Ter zitting heeft Paleis Hotel dit erkend. Dat betekent dat op dit moment niet vast staat wat de oorzaak is van het omzetverlies bij Paleis Hotel, althans dat de oorzaak hiervan direct verband houdt met de coronaproblematiek. Aan de voorwaarden van artikel 4 van de vaststellingsovereenkomst is dan ook niet voldaan. Dit betekent dat Paleis Hotel vanaf 1 april 2021 75% van de verschuldigde huursom dient te betalen, te vermeerderen met BTW. Gelet op het voorgaande zal vordering van C&N, tegen de hoogte waarvan voor het overige geen gemotiveerd verweer is gevoerd, worden toegewezen en de vordering in reconventie worden afgewezen.

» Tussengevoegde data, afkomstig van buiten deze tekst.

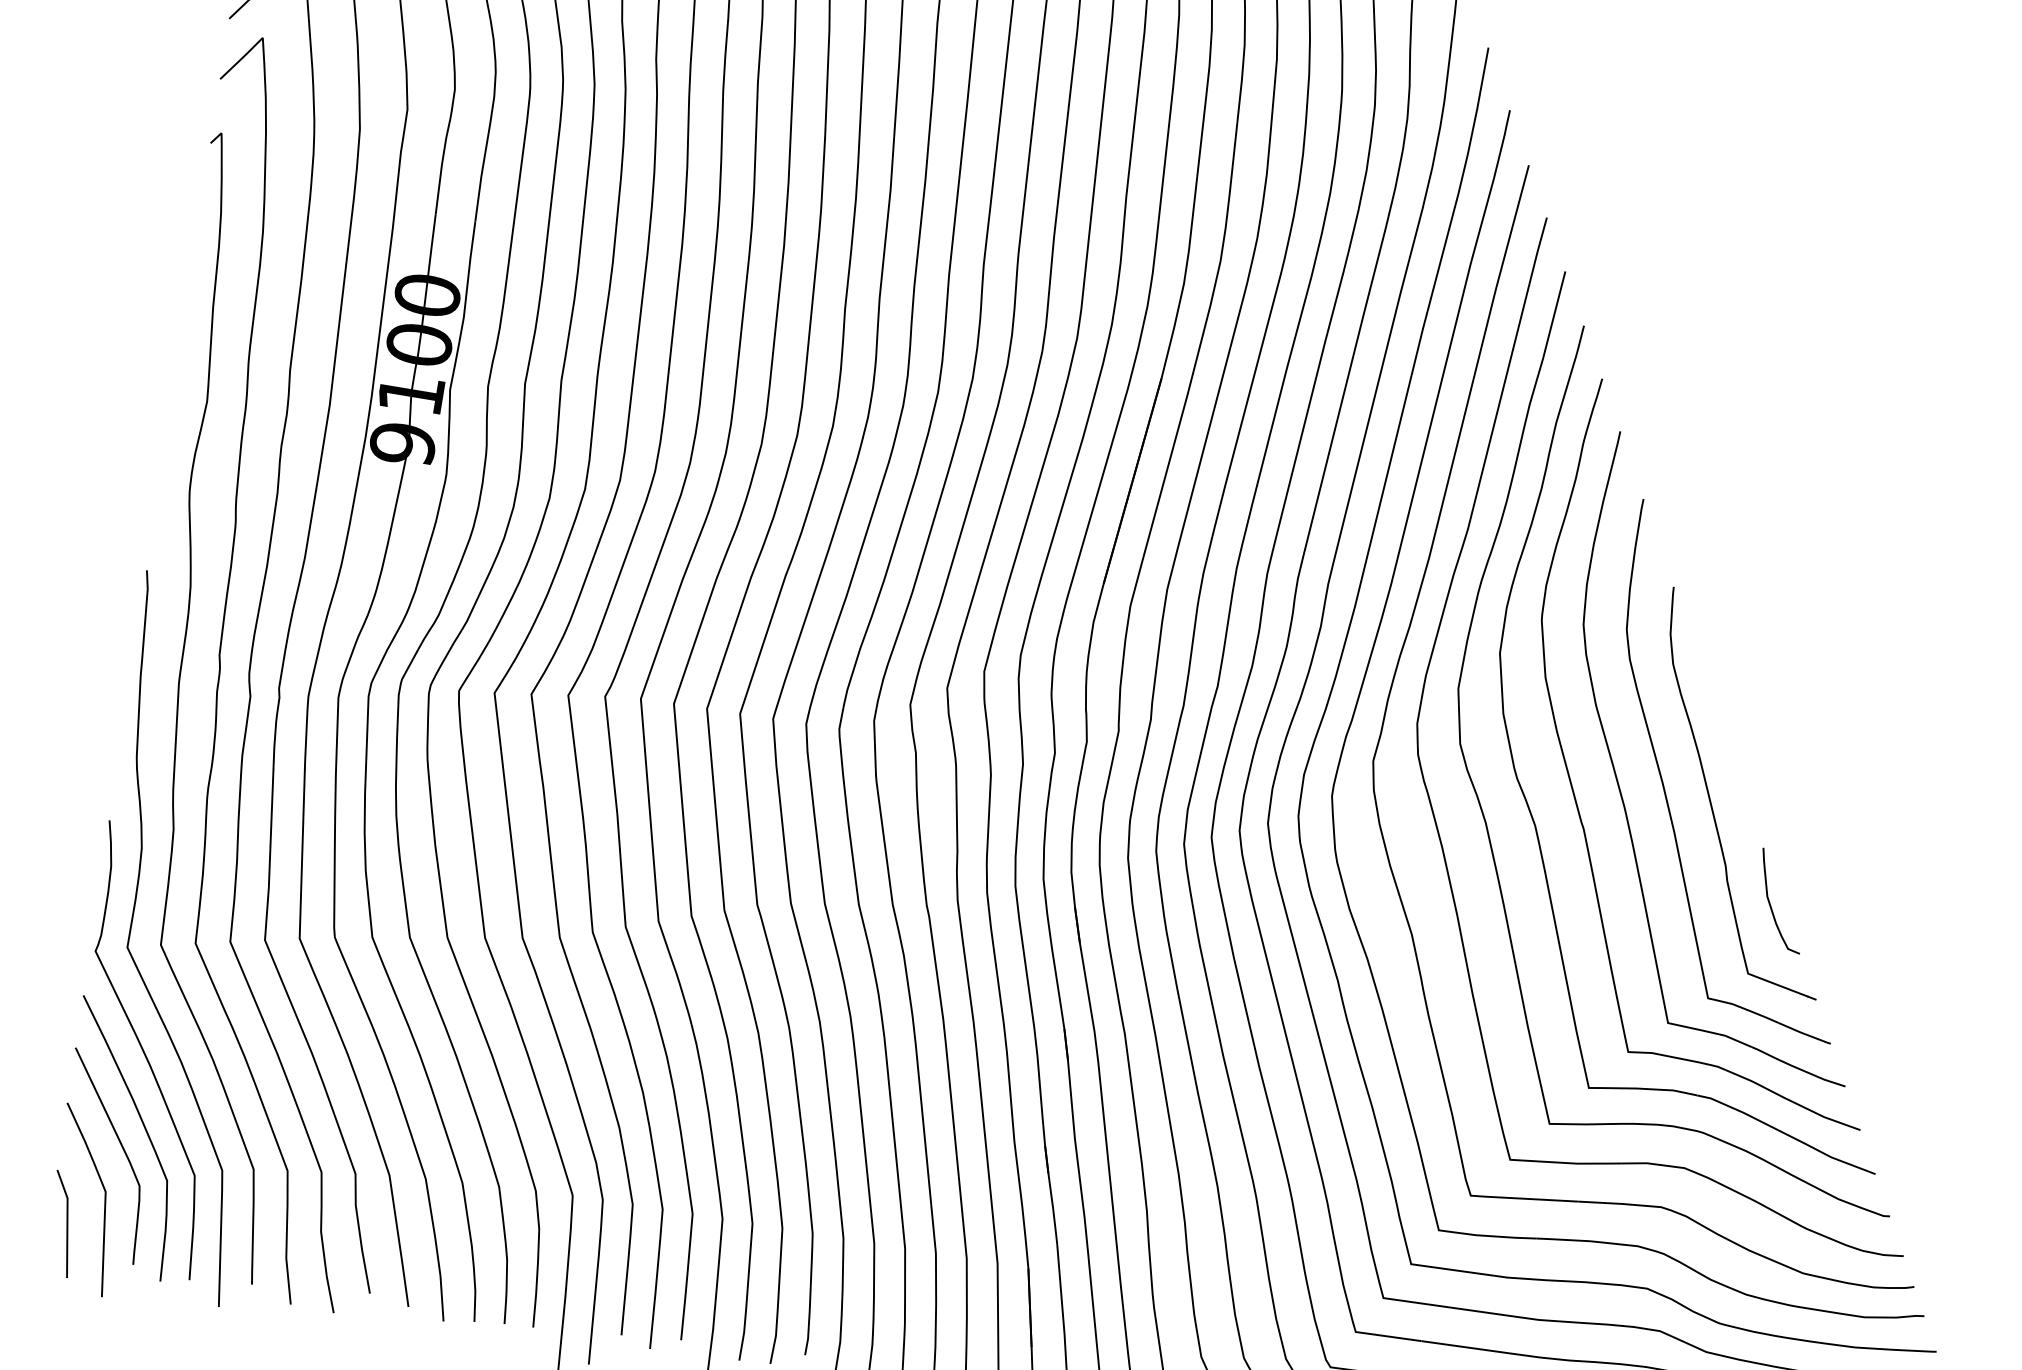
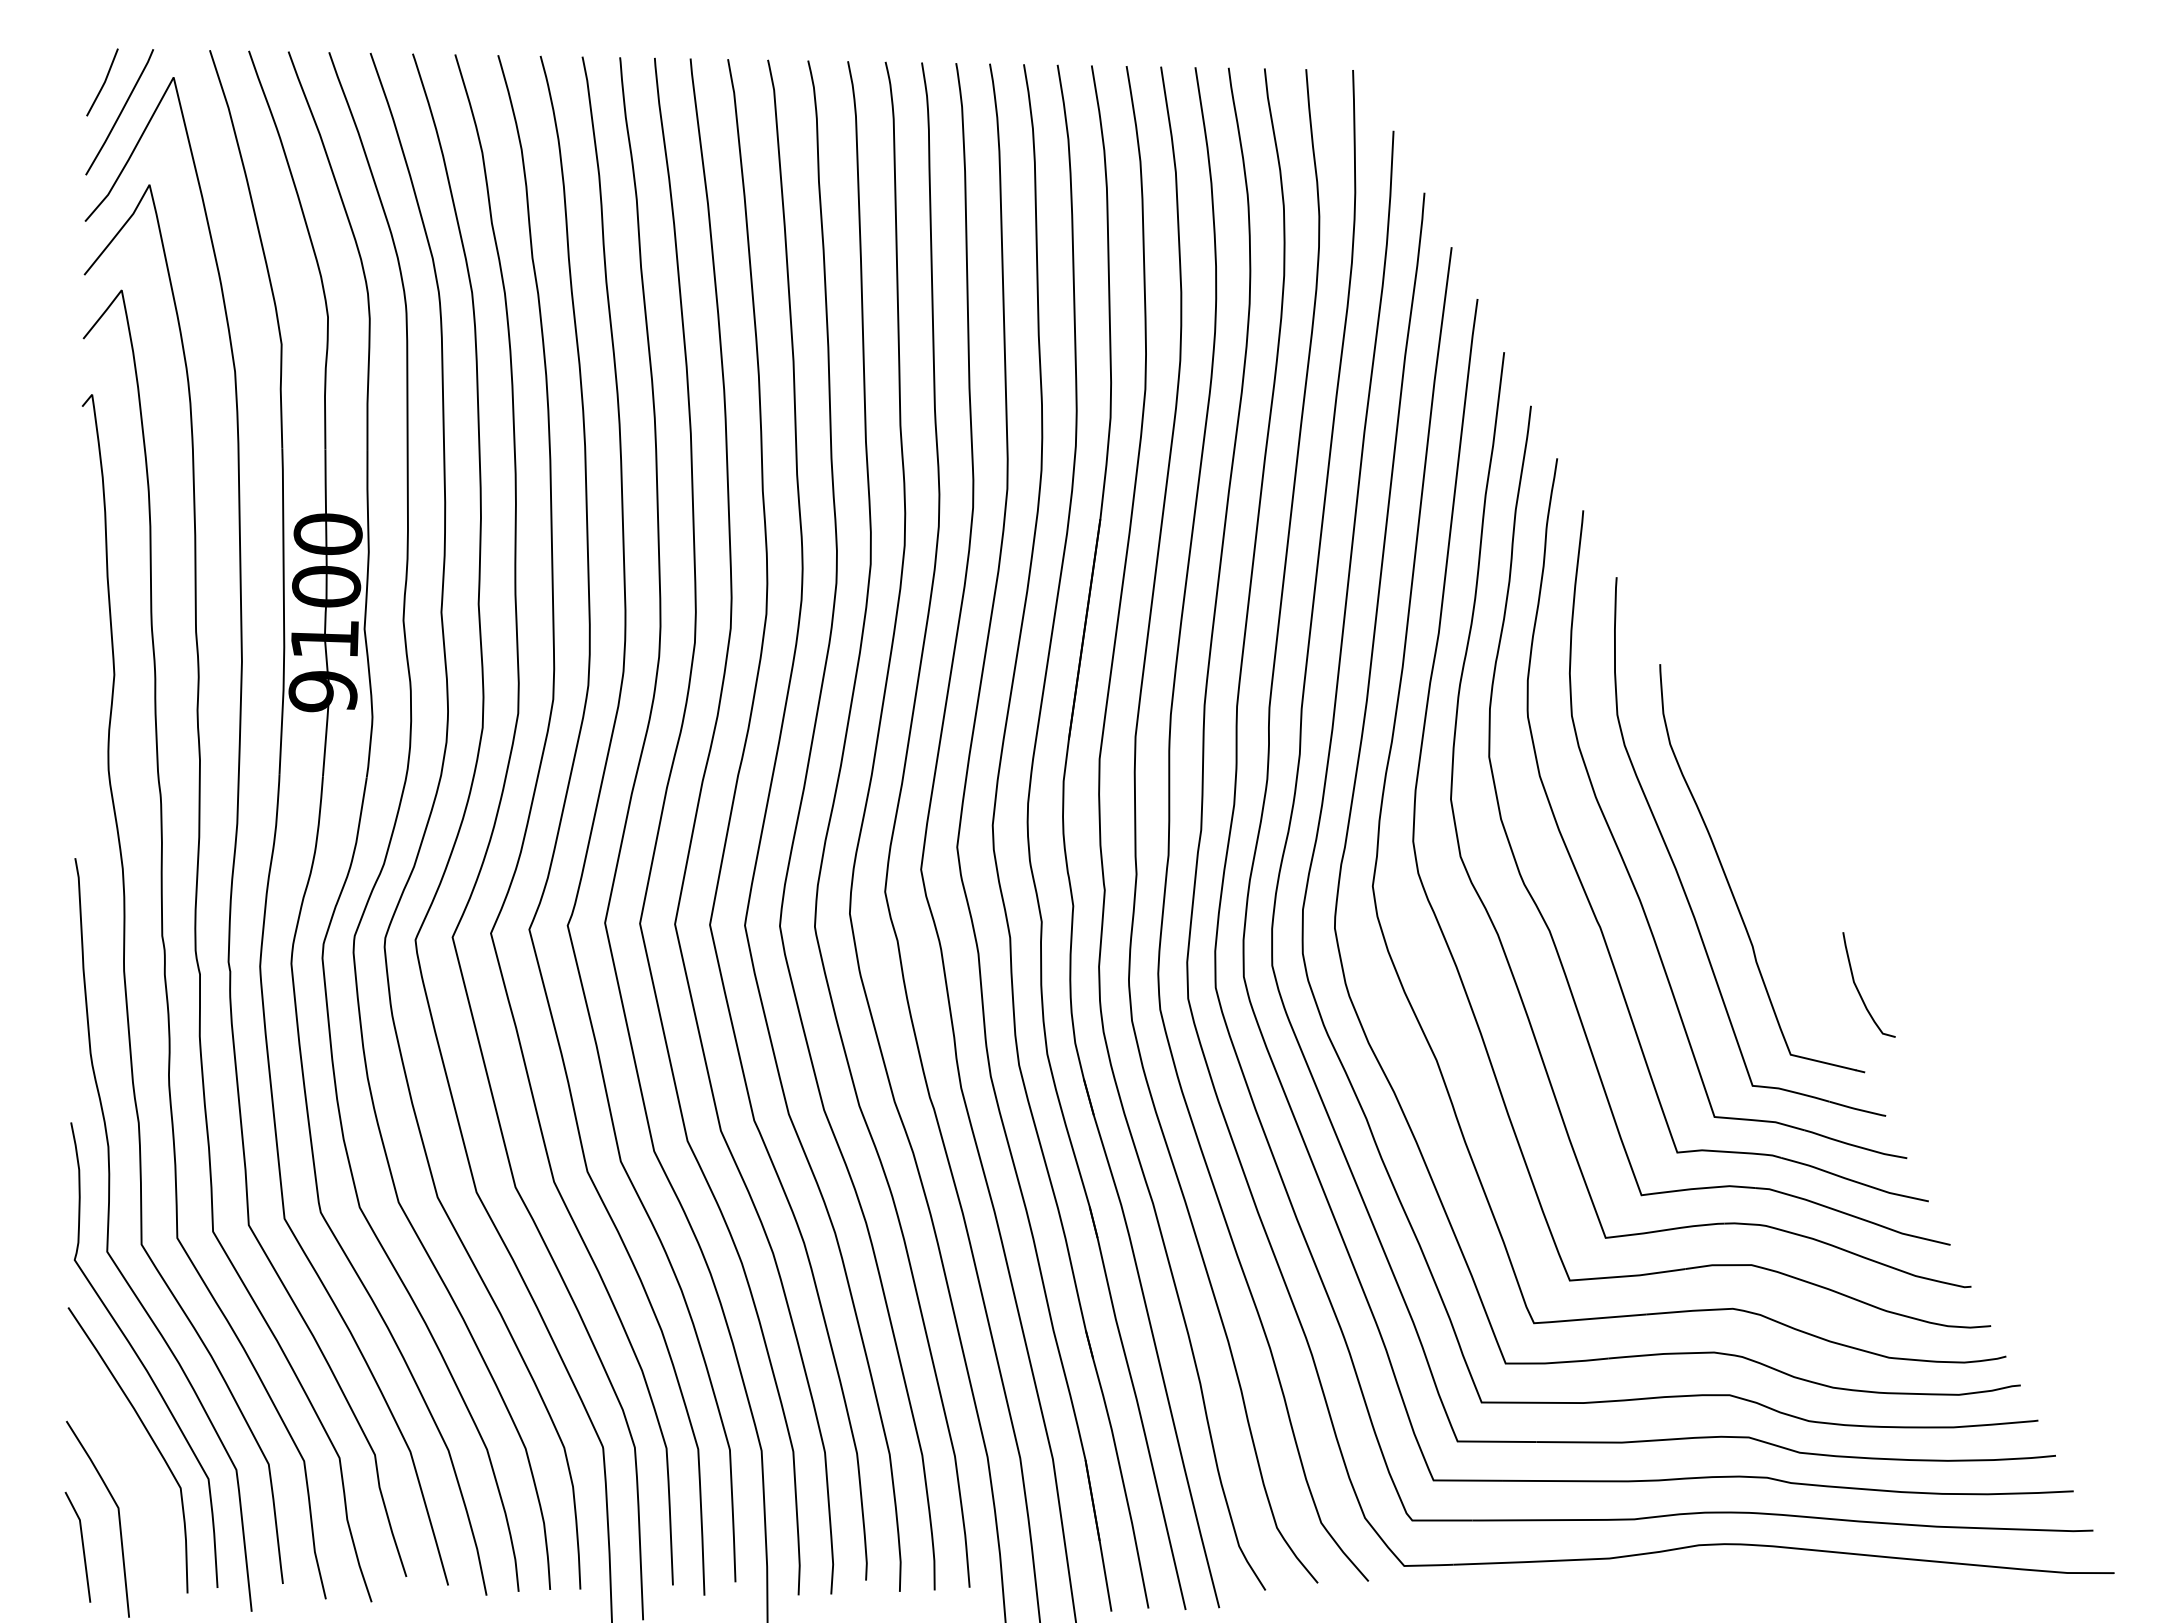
curve: (1770, 901) -> (1857, 986), moved
curve: (121, 1147) -> (128, 1459), removed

Ook de door C&N gevorderde boeterente, waartegen geen zelfstandig verweer is gevoerd, zal worden toegewezen.
4.9.
Paleis Hotel wordt als de in het ongelijk gestelde partij in conventie en reconventie
veroordeeld in de kosten van deze procedure.

5.Beslissing

De kantonrechter in kort geding:
In conventie:
1. veroordeelt Paleis Hotel om tegen behoorlijk bewijs van kwijting aan C&N te betalen de huurprijs ad € 18.213,00 (inclusief BTW) per maand, vanaf 1 april 2021 tot 1 september 2021, te vermeerderen met de boeterente ad € 300,00 per maand, voor elke maand dat Paleis Hotel in gebreke blijft de voorgenoemde betaling van de huurprijs te voldoen, waarop in mindering strekt het in april 2021 betaalde bedrag van € 12.142,00 (inclusief BTW) en het in mei 2021 betaalde bedrag van
€ 12.142,00 (inclusief BTW);
2. wijst het meer of anders gevorderde af;
In reconventie:
3. wijst de vordering af;
In conventie en in reconventie:
4. veroordeelt Paleis Hotel in de kosten van deze procedure, tot op heden aan de zijde van C&N vastgesteld op € 1.620,71, waarvan € 498,00 als het aan de gemachtigde van C&N toekomende salaris;
5. verklaart dit vonnis ten aanzien van de veroordelingen onder 1 en 4 uitvoerbaar bij voorraad.
Dit vonnis is gewezen door kantonrechter mr. M.E. Groeneveld-Stubbe en uitgesproken ter openbare terechtzitting van 24 juni 2021.